▸ Supplied material
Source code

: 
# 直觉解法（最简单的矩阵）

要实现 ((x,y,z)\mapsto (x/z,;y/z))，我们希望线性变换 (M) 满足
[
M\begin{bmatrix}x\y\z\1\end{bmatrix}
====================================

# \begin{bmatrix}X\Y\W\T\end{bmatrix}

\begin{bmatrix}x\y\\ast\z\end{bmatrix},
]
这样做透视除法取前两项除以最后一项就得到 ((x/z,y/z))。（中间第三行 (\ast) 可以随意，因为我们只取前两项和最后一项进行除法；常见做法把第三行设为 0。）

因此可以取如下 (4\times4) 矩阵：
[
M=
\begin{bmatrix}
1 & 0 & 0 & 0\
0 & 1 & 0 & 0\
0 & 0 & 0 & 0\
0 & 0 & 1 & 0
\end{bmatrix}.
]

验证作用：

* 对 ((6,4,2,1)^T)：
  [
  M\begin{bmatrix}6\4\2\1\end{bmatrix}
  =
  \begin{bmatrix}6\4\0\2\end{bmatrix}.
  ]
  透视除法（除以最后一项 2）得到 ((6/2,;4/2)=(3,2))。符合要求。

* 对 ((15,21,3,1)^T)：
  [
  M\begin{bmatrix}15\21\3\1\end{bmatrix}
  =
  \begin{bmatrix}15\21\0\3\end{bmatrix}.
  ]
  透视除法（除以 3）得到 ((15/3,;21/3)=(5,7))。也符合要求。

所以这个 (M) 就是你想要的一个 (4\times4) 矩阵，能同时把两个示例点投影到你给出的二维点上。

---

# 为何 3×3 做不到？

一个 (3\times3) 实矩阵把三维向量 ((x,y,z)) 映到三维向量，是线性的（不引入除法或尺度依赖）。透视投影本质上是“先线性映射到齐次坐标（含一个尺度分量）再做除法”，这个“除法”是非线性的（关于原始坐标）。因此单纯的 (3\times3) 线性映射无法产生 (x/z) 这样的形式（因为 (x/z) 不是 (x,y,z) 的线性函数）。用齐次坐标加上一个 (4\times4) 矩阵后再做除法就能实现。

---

▸ What to work on
Rewrite every listing above with each "bmatrix" changed to "pmatrix", leaving all other text unchanged.

▸ Written answer
Source code

: 
# 直觉解法（最简单的矩阵）

要实现 ((x,y,z)\mapsto (x/z,;y/z))，我们希望线性变换 (M) 满足
[
M\begin{pmatrix}x\y\z\1\end{pmatrix}
====================================

# \begin{pmatrix}X\Y\W\T\end{pmatrix}

\begin{pmatrix}x\y\\ast\z\end{pmatrix},
]
这样做透视除法取前两项除以最后一项就得到 ((x/z,y/z))。（中间第三行 (\ast) 可以随意，因为我们只取前两项和最后一项进行除法；常见做法把第三行设为 0。）

因此可以取如下 (4\times4) 矩阵：
[
M=
\begin{pmatrix}
1 & 0 & 0 & 0\
0 & 1 & 0 & 0\
0 & 0 & 0 & 0\
0 & 0 & 1 & 0
\end{pmatrix}.
]

验证作用：

* 对 ((6,4,2,1)^T)：
  [
  M\begin{pmatrix}6\4\2\1\end{pmatrix}
  =
  \begin{pmatrix}6\4\0\2\end{pmatrix}.
  ]
  透视除法（除以最后一项 2）得到 ((6/2,;4/2)=(3,2))。符合要求。

* 对 ((15,21,3,1)^T)：
  [
  M\begin{pmatrix}15\21\3\1\end{pmatrix}
  =
  \begin{pmatrix}15\21\0\3\end{pmatrix}.
  ]
  透视除法（除以 3）得到 ((15/3,;21/3)=(5,7))。也符合要求。

所以这个 (M) 就是你想要的一个 (4\times4) 矩阵，能同时把两个示例点投影到你给出的二维点上。

---

# 为何 3×3 做不到？

一个 (3\times3) 实矩阵把三维向量 ((x,y,z)) 映到三维向量，是线性的（不引入除法或尺度依赖）。透视投影本质上是“先线性映射到齐次坐标（含一个尺度分量）再做除法”，这个“除法”是非线性的（关于原始坐标）。因此单纯的 (3\times3) 线性映射无法产生 (x/z) 这样的形式（因为 (x/z) 不是 (x,y,z) 的线性函数）。用齐次坐标加上一个 (4\times4) 矩阵后再做除法就能实现。

---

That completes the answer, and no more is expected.